— Try it —
Any image in the records is to be dropped, and everything else duplicated precisely.

— Data records —
┌──

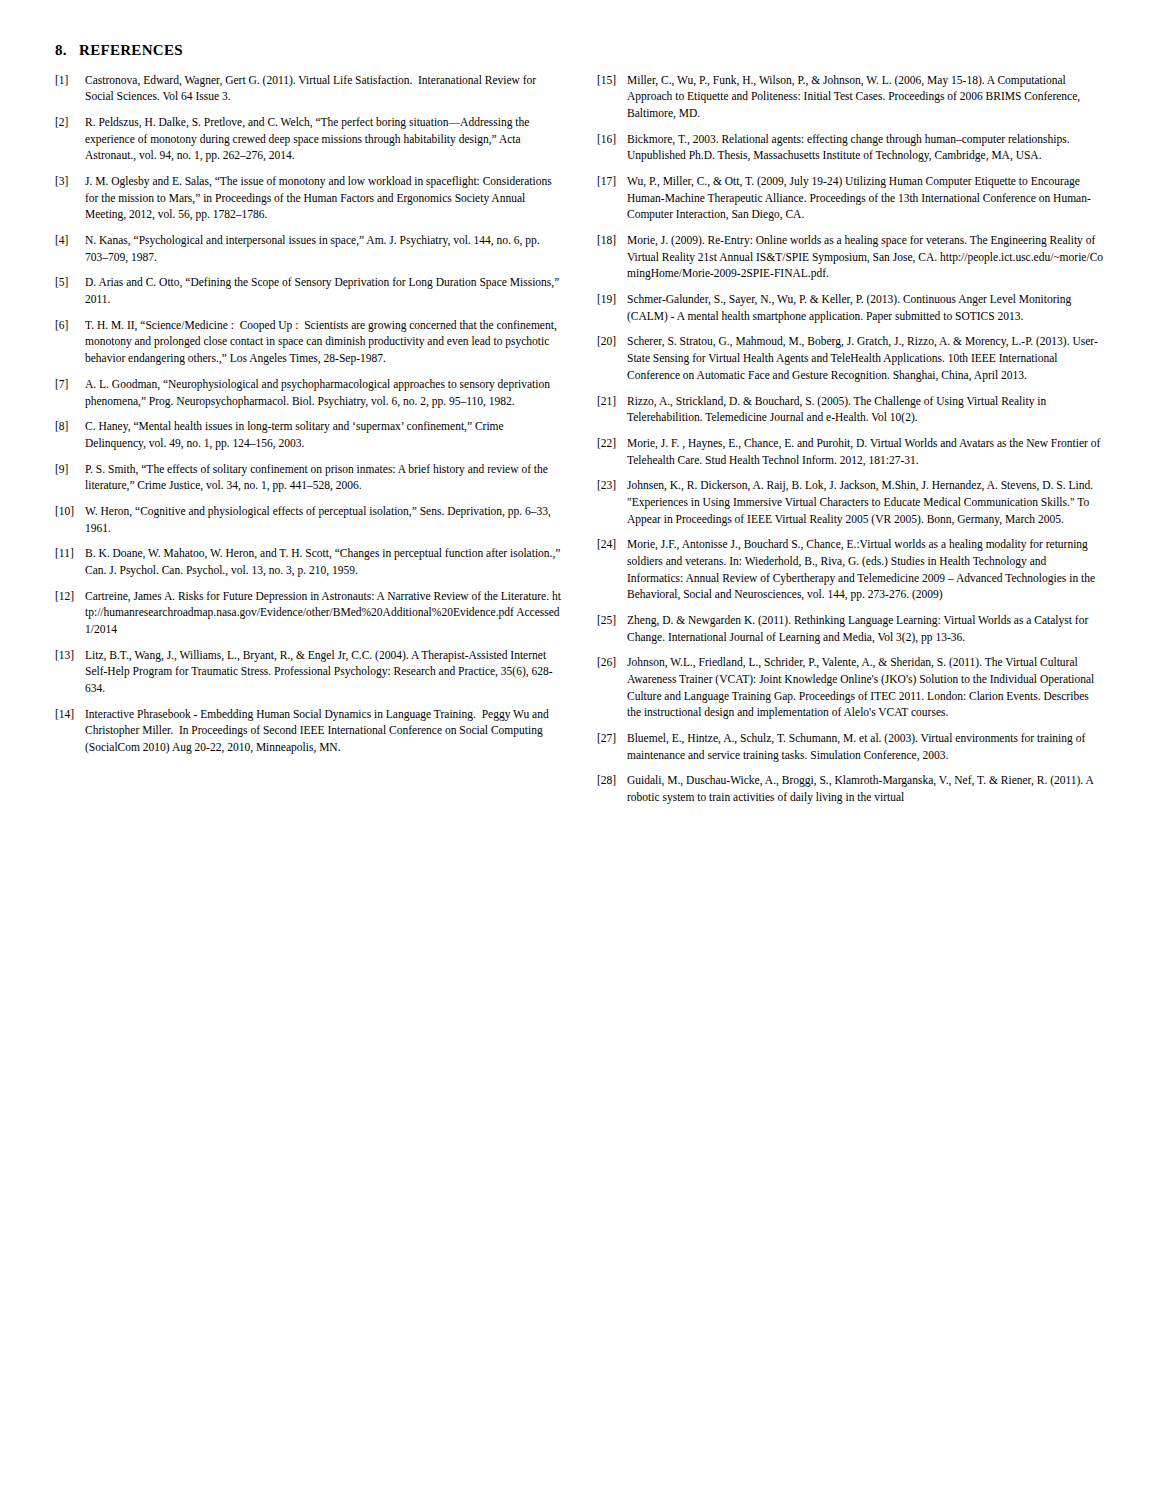8. REFERENCES
[1] Castronova, Edward, Wagner, Gert G. (2011). Virtual Life Satisfaction. Interanational Review for Social Sciences. Vol 64 Issue 3.
[2] R. Peldszus, H. Dalke, S. Pretlove, and C. Welch, “The perfect boring situation—Addressing the experience of monotony during crewed deep space missions through habitability design,” Acta Astronaut., vol. 94, no. 1, pp. 262–276, 2014.
[3] J. M. Oglesby and E. Salas, “The issue of monotony and low workload in spaceflight: Considerations for the mission to Mars,” in Proceedings of the Human Factors and Ergonomics Society Annual Meeting, 2012, vol. 56, pp. 1782–1786.
[4] N. Kanas, “Psychological and interpersonal issues in space,” Am. J. Psychiatry, vol. 144, no. 6, pp. 703–709, 1987.
[5] D. Arias and C. Otto, “Defining the Scope of Sensory Deprivation for Long Duration Space Missions,” 2011.
[6] T. H. M. II, “Science/Medicine : Cooped Up : Scientists are growing concerned that the confinement, monotony and prolonged close contact in space can diminish productivity and even lead to psychotic behavior endangering others.,” Los Angeles Times, 28-Sep-1987.
[7] A. L. Goodman, “Neurophysiological and psychopharmacological approaches to sensory deprivation phenomena,” Prog. Neuropsychopharmacol. Biol. Psychiatry, vol. 6, no. 2, pp. 95–110, 1982.
[8] C. Haney, “Mental health issues in long-term solitary and ‘supermax’ confinement,” Crime Delinquency, vol. 49, no. 1, pp. 124–156, 2003.
[9] P. S. Smith, “The effects of solitary confinement on prison inmates: A brief history and review of the literature,” Crime Justice, vol. 34, no. 1, pp. 441–528, 2006.
[10] W. Heron, “Cognitive and physiological effects of perceptual isolation,” Sens. Deprivation, pp. 6–33, 1961.
[11] B. K. Doane, W. Mahatoo, W. Heron, and T. H. Scott, “Changes in perceptual function after isolation.,” Can. J. Psychol. Can. Psychol., vol. 13, no. 3, p. 210, 1959.
[12] Cartreine, James A. Risks for Future Depression in Astronauts: A Narrative Review of the Literature. http://humanresearchroadmap.nasa.gov/Evidence/other/BMed%20Additional%20Evidence.pdf Accessed 1/2014
[13] Litz, B.T., Wang, J., Williams, L., Bryant, R., & Engel Jr, C.C. (2004). A Therapist-Assisted Internet Self-Help Program for Traumatic Stress. Professional Psychology: Research and Practice, 35(6), 628-634.
[14] Interactive Phrasebook - Embedding Human Social Dynamics in Language Training. Peggy Wu and Christopher Miller. In Proceedings of Second IEEE International Conference on Social Computing (SocialCom 2010) Aug 20-22, 2010, Minneapolis, MN.
[15] Miller, C., Wu, P., Funk, H., Wilson, P., & Johnson, W. L. (2006, May 15-18). A Computational Approach to Etiquette and Politeness: Initial Test Cases. Proceedings of 2006 BRIMS Conference, Baltimore, MD.
[16] Bickmore, T., 2003. Relational agents: effecting change through human–computer relationships. Unpublished Ph.D. Thesis, Massachusetts Institute of Technology, Cambridge, MA, USA.
[17] Wu, P., Miller, C., & Ott, T. (2009, July 19-24) Utilizing Human Computer Etiquette to Encourage Human-Machine Therapeutic Alliance. Proceedings of the 13th International Conference on Human-Computer Interaction, San Diego, CA.
[18] Morie, J. (2009). Re-Entry: Online worlds as a healing space for veterans. The Engineering Reality of Virtual Reality 21st Annual IS&T/SPIE Symposium, San Jose, CA. http://people.ict.usc.edu/~morie/ComingHome/Morie-2009-2SPIE-FINAL.pdf.
[19] Schmer-Galunder, S., Sayer, N., Wu, P. & Keller, P. (2013). Continuous Anger Level Monitoring (CALM) - A mental health smartphone application. Paper submitted to SOTICS 2013.
[20] Scherer, S. Stratou, G., Mahmoud, M., Boberg, J. Gratch, J., Rizzo, A. & Morency, L.-P. (2013). User-State Sensing for Virtual Health Agents and TeleHealth Applications. 10th IEEE International Conference on Automatic Face and Gesture Recognition. Shanghai, China, April 2013.
[21] Rizzo, A., Strickland, D. & Bouchard, S. (2005). The Challenge of Using Virtual Reality in Telerehabilition. Telemedicine Journal and e-Health. Vol 10(2).
[22] Morie, J. F. , Haynes, E., Chance, E. and Purohit, D. Virtual Worlds and Avatars as the New Frontier of Telehealth Care. Stud Health Technol Inform. 2012, 181:27-31.
[23] Johnsen, K., R. Dickerson, A. Raij, B. Lok, J. Jackson, M.Shin, J. Hernandez, A. Stevens, D. S. Lind. "Experiences in Using Immersive Virtual Characters to Educate Medical Communication Skills." To Appear in Proceedings of IEEE Virtual Reality 2005 (VR 2005). Bonn, Germany, March 2005.
[24] Morie, J.F., Antonisse J., Bouchard S., Chance, E.:Virtual worlds as a healing modality for returning soldiers and veterans. In: Wiederhold, B., Riva, G. (eds.) Studies in Health Technology and Informatics: Annual Review of Cybertherapy and Telemedicine 2009 – Advanced Technologies in the Behavioral, Social and Neurosciences, vol. 144, pp. 273-276. (2009)
[25] Zheng, D. & Newgarden K. (2011). Rethinking Language Learning: Virtual Worlds as a Catalyst for Change. International Journal of Learning and Media, Vol 3(2), pp 13-36.
[26] Johnson, W.L., Friedland, L., Schrider, P., Valente, A., & Sheridan, S. (2011). The Virtual Cultural Awareness Trainer (VCAT): Joint Knowledge Online's (JKO's) Solution to the Individual Operational Culture and Language Training Gap. Proceedings of ITEC 2011. London: Clarion Events. Describes the instructional design and implementation of Alelo's VCAT courses.
[27] Bluemel, E., Hintze, A., Schulz, T. Schumann, M. et al. (2003). Virtual environments for training of maintenance and service training tasks. Simulation Conference, 2003.
[28] Guidali, M., Duschau-Wicke, A., Broggi, S., Klamroth-Marganska, V., Nef, T. & Riener, R. (2011). A robotic system to train activities of daily living in the virtual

└──

— Your response —
8. REFERENCES
[1] Castronova, Edward, Wagner, Gert G. (2011). Virtual Life Satisfaction. Interanational Review for Social Sciences. Vol 64 Issue 3.
[2] R. Peldszus, H. Dalke, S. Pretlove, and C. Welch, “The perfect boring situation—Addressing the experience of monotony during crewed deep space missions through habitability design,” Acta Astronaut., vol. 94, no. 1, pp. 262–276, 2014.
[3] J. M. Oglesby and E. Salas, “The issue of monotony and low workload in spaceflight: Considerations for the mission to Mars,” in Proceedings of the Human Factors and Ergonomics Society Annual Meeting, 2012, vol. 56, pp. 1782–1786.
[4] N. Kanas, “Psychological and interpersonal issues in space,” Am. J. Psychiatry, vol. 144, no. 6, pp. 703–709, 1987.
[5] D. Arias and C. Otto, “Defining the Scope of Sensory Deprivation for Long Duration Space Missions,” 2011.
[6] T. H. M. II, “Science/Medicine : Cooped Up : Scientists are growing concerned that the confinement, monotony and prolonged close contact in space can diminish productivity and even lead to psychotic behavior endangering others.,” Los Angeles Times, 28-Sep-1987.
[7] A. L. Goodman, “Neurophysiological and psychopharmacological approaches to sensory deprivation phenomena,” Prog. Neuropsychopharmacol. Biol. Psychiatry, vol. 6, no. 2, pp. 95–110, 1982.
[8] C. Haney, “Mental health issues in long-term solitary and ‘supermax’ confinement,” Crime Delinquency, vol. 49, no. 1, pp. 124–156, 2003.
[9] P. S. Smith, “The effects of solitary confinement on prison inmates: A brief history and review of the literature,” Crime Justice, vol. 34, no. 1, pp. 441–528, 2006.
[10] W. Heron, “Cognitive and physiological effects of perceptual isolation,” Sens. Deprivation, pp. 6–33, 1961.
[11] B. K. Doane, W. Mahatoo, W. Heron, and T. H. Scott, “Changes in perceptual function after isolation.,” Can. J. Psychol. Can. Psychol., vol. 13, no. 3, p. 210, 1959.
[12] Cartreine, James A. Risks for Future Depression in Astronauts: A Narrative Review of the Literature. http://humanresearchroadmap.nasa.gov/Evidence/other/BMed%20Additional%20Evidence.pdf Accessed 1/2014
[13] Litz, B.T., Wang, J., Williams, L., Bryant, R., & Engel Jr, C.C. (2004). A Therapist-Assisted Internet Self-Help Program for Traumatic Stress. Professional Psychology: Research and Practice, 35(6), 628-634.
[14] Interactive Phrasebook - Embedding Human Social Dynamics in Language Training. Peggy Wu and Christopher Miller. In Proceedings of Second IEEE International Conference on Social Computing (SocialCom 2010) Aug 20-22, 2010, Minneapolis, MN.
[15] Miller, C., Wu, P., Funk, H., Wilson, P., & Johnson, W. L. (2006, May 15-18). A Computational Approach to Etiquette and Politeness: Initial Test Cases. Proceedings of 2006 BRIMS Conference, Baltimore, MD.
[16] Bickmore, T., 2003. Relational agents: effecting change through human–computer relationships. Unpublished Ph.D. Thesis, Massachusetts Institute of Technology, Cambridge, MA, USA.
[17] Wu, P., Miller, C., & Ott, T. (2009, July 19-24) Utilizing Human Computer Etiquette to Encourage Human-Machine Therapeutic Alliance. Proceedings of the 13th International Conference on Human-Computer Interaction, San Diego, CA.
[18] Morie, J. (2009). Re-Entry: Online worlds as a healing space for veterans. The Engineering Reality of Virtual Reality 21st Annual IS&T/SPIE Symposium, San Jose, CA. http://people.ict.usc.edu/~morie/ComingHome/Morie-2009-2SPIE-FINAL.pdf.
[19] Schmer-Galunder, S., Sayer, N., Wu, P. & Keller, P. (2013). Continuous Anger Level Monitoring (CALM) - A mental health smartphone application. Paper submitted to SOTICS 2013.
[20] Scherer, S. Stratou, G., Mahmoud, M., Boberg, J. Gratch, J., Rizzo, A. & Morency, L.-P. (2013). User-State Sensing for Virtual Health Agents and TeleHealth Applications. 10th IEEE International Conference on Automatic Face and Gesture Recognition. Shanghai, China, April 2013.
[21] Rizzo, A., Strickland, D. & Bouchard, S. (2005). The Challenge of Using Virtual Reality in Telerehabilition. Telemedicine Journal and e-Health. Vol 10(2).
[22] Morie, J. F. , Haynes, E., Chance, E. and Purohit, D. Virtual Worlds and Avatars as the New Frontier of Telehealth Care. Stud Health Technol Inform. 2012, 181:27-31.
[23] Johnsen, K., R. Dickerson, A. Raij, B. Lok, J. Jackson, M.Shin, J. Hernandez, A. Stevens, D. S. Lind. "Experiences in Using Immersive Virtual Characters to Educate Medical Communication Skills." To Appear in Proceedings of IEEE Virtual Reality 2005 (VR 2005). Bonn, Germany, March 2005.
[24] Morie, J.F., Antonisse J., Bouchard S., Chance, E.:Virtual worlds as a healing modality for returning soldiers and veterans. In: Wiederhold, B., Riva, G. (eds.) Studies in Health Technology and Informatics: Annual Review of Cybertherapy and Telemedicine 2009 – Advanced Technologies in the Behavioral, Social and Neurosciences, vol. 144, pp. 273-276. (2009)
[25] Zheng, D. & Newgarden K. (2011). Rethinking Language Learning: Virtual Worlds as a Catalyst for Change. International Journal of Learning and Media, Vol 3(2), pp 13-36.
[26] Johnson, W.L., Friedland, L., Schrider, P., Valente, A., & Sheridan, S. (2011). The Virtual Cultural Awareness Trainer (VCAT): Joint Knowledge Online's (JKO's) Solution to the Individual Operational Culture and Language Training Gap. Proceedings of ITEC 2011. London: Clarion Events. Describes the instructional design and implementation of Alelo's VCAT courses.
[27] Bluemel, E., Hintze, A., Schulz, T. Schumann, M. et al. (2003). Virtual environments for training of maintenance and service training tasks. Simulation Conference, 2003.
[28] Guidali, M., Duschau-Wicke, A., Broggi, S., Klamroth-Marganska, V., Nef, T. & Riener, R. (2011). A robotic system to train activities of daily living in the virtual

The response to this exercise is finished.